:: WHAT TO DO ::
- A) Copy the boulder train/test split code from "# Ensure the" to "X_train['boulder'].unique()".
- B) Continue the notebook code that splits the boulder data into training and test sets, starting after its last line.

:: TEXT BLOCK ::
Start of Block
X_train = X[X['boulder'].isin(train_boulders)]
y_train = y[X['boulder'].isin(train_boulders)]
X_test = X[X['boulder'].isin(test_boulders)]
y_test = y[X['boulder'].isin(test_boulders)]

# Ensure the datasets are not empty
print(f"Training set size: {X_train.shape[0]}")
print(f"Test set size: {X_test.shape[0]}")

In [None]:
X_test.head()

In [None]:
X_train['boulder'].unique()

In [None]:
X_train['participant'].unique()

In [None]:
X_test['boulder'].unique()

In [None]:
X_test['participant'].unique()
End of Block
:: GIVEN RECORDS ::
Start of Block
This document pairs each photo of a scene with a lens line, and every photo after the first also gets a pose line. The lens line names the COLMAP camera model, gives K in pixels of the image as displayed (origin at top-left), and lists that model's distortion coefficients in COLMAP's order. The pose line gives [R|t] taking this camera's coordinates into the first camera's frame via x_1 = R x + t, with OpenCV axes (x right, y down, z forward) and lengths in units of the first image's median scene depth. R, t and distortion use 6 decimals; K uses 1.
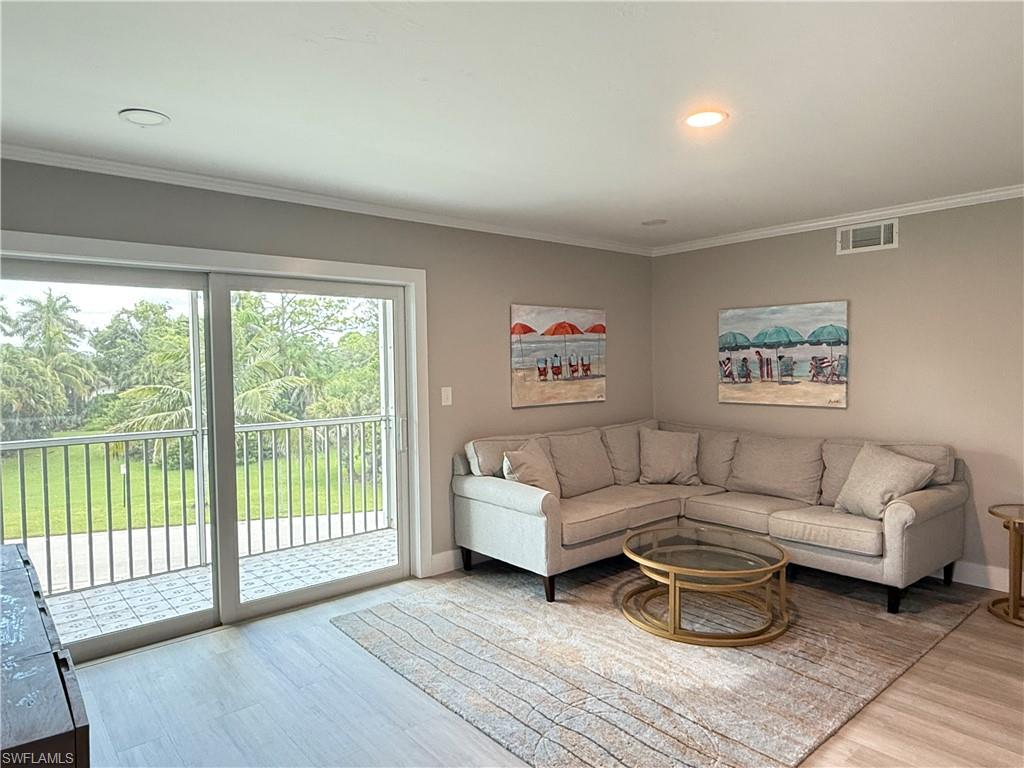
lens RADIAL K [[647.9, 0, 513.8], [0, 647.9, 383.6], [0, 0, 1]] dist [0.003128, 0.000893]
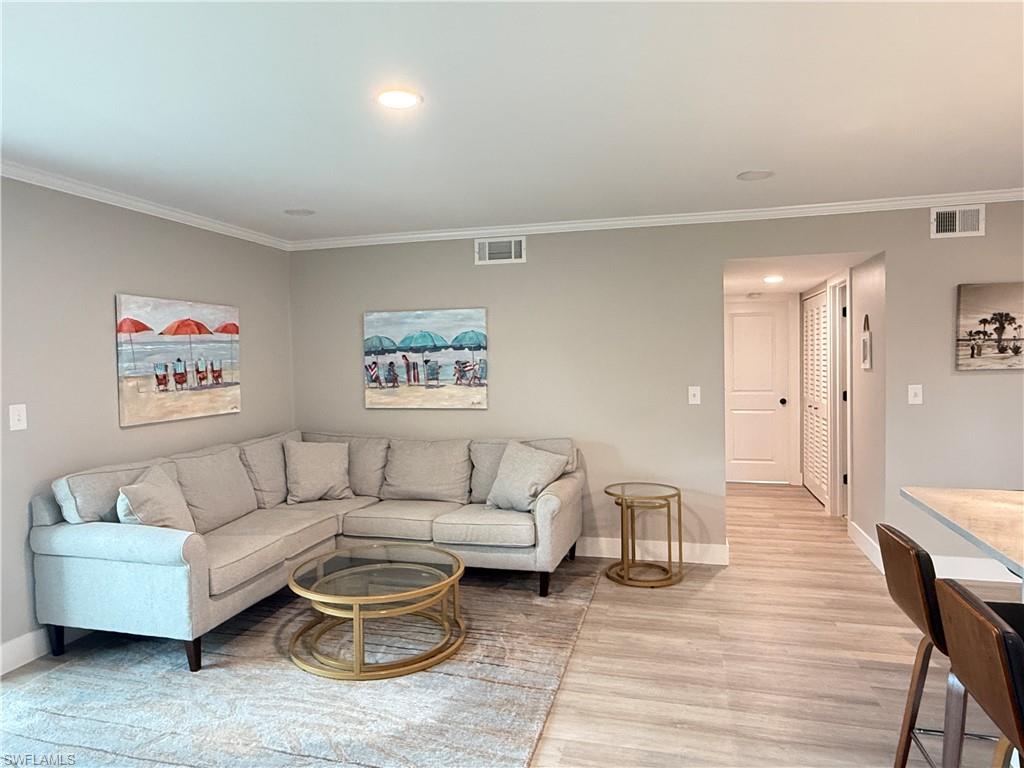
lens RADIAL K [[647.9, 0, 511.0], [0, 647.9, 376.9], [0, 0, 1]] dist [0.003128, 0.000893]
pose [[0.826507, -0.015789, 0.562705, -0.061013], [0.024388, 0.999672, -0.007772, -0.006432], [-0.562398, 0.020147, 0.826621, 0.112415]]
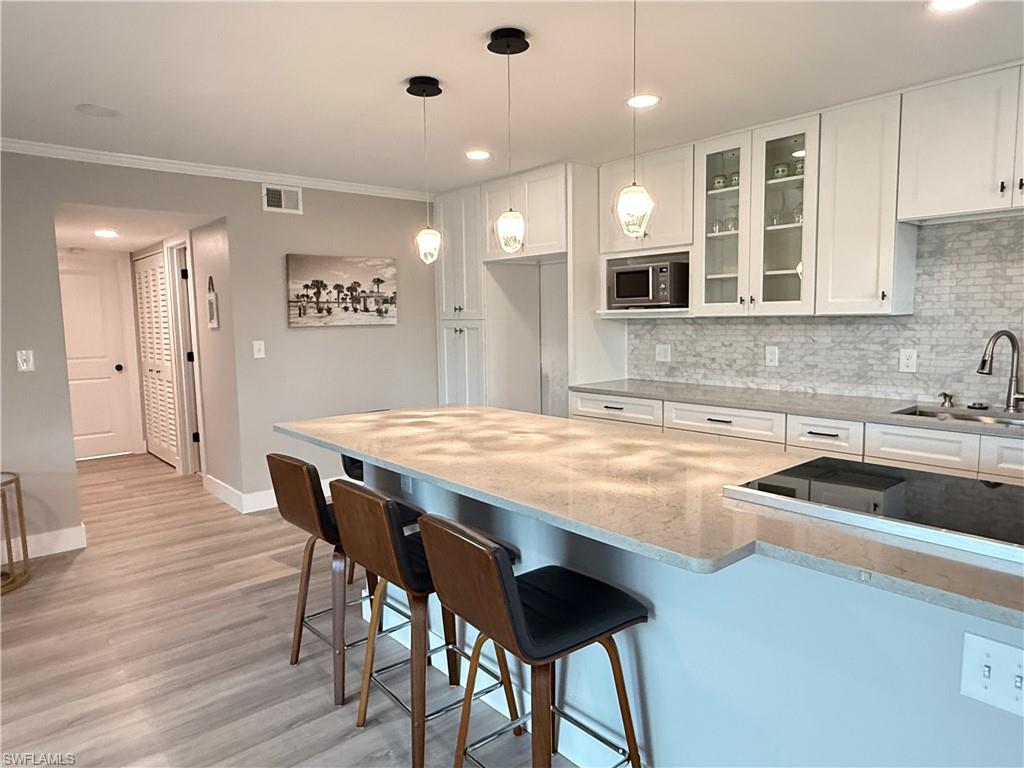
lens RADIAL K [[647.9, 0, 505.0], [0, 647.9, 380.6], [0, 0, 1]] dist [0.003128, 0.000893]
pose [[-0.000335, -0.082458, 0.996594, -0.109166], [0.053790, 0.995150, 0.082357, 0.012308], [-0.998552, 0.053634, 0.004102, 0.162928]]
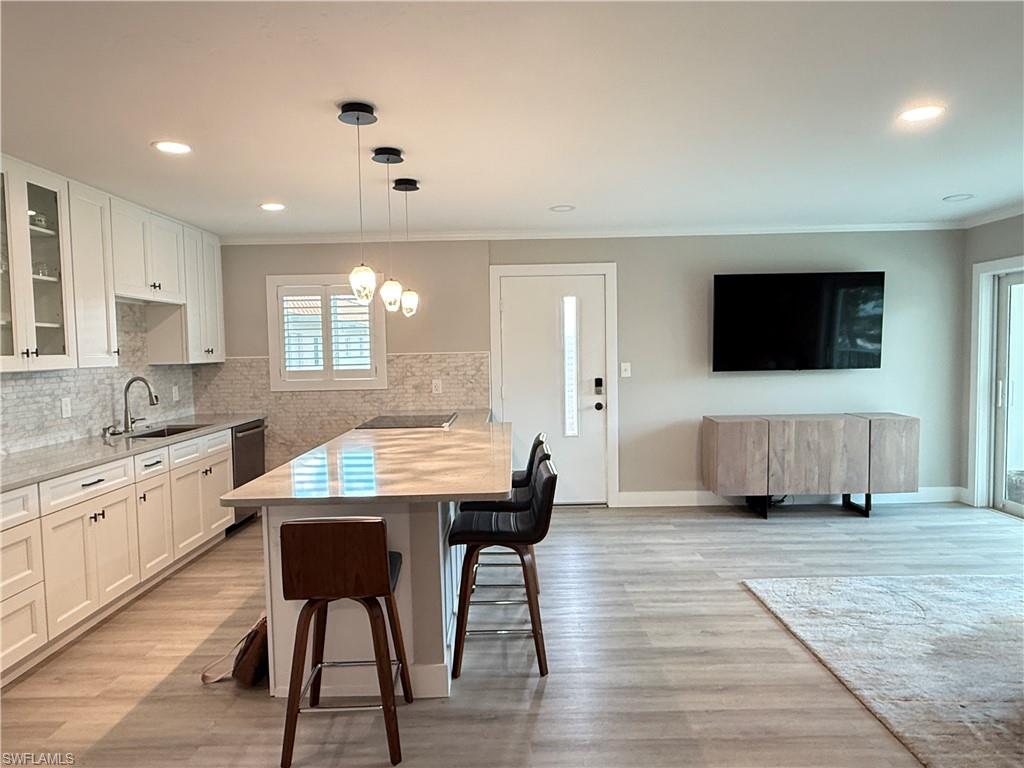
lens RADIAL K [[647.9, 0, 504.2], [0, 647.9, 384.9], [0, 0, 1]] dist [0.003128, 0.000893]
pose [[-0.654091, 0.072915, -0.752894, 1.045846], [0.003241, 0.995604, 0.093605, -0.041423], [0.756409, 0.058786, -0.651452, 0.795351]]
End of Block
:: RESULTS OF THE TASKS ::
- A)
# Ensure the datasets are not empty
print(f"Training set size: {X_train.shape[0]}")
print(f"Test set size: {X_test.shape[0]}")

In [None]:
X_test.head()

In [None]:
X_train['boulder'].unique()

- B)
In [None]:
y_train

In [None]:
y_test

### 1.1 - Training the different models: Logistic Regression, Decision Tree, KNN and Random Forest

Now it could be, that the test set might contain labels that are not present in the training set, since the data was splitted accordingly to the different boulders. The test set contains all frames of boulder W3, and it's possible that there are new movement patterns that were not included in the training set containing boulder W1, W2 and W4.

In [None]:
# Initialize models
models = {
    "Logistic Regression": LogisticRegression(max_iter=1000),
    "Decision Tree": DecisionTreeClassifier(),
    "KNN": KNeighborsClassifier(),
    "Random Forest": RandomForestClassifier()
}

# Scale the features
scaler = StandardScaler()
X_train_scaled = scaler.fit_transform(X_train)
X_test_scaled = scaler.transform(X_test)

# Train and evaluate models
for name, model in models.items():
    print(f"Training {name}...")
    if name == "Logistic Regression":
        model.fit(X_train_scaled, y_train)
    else:
        model.fit(X_train, y_train)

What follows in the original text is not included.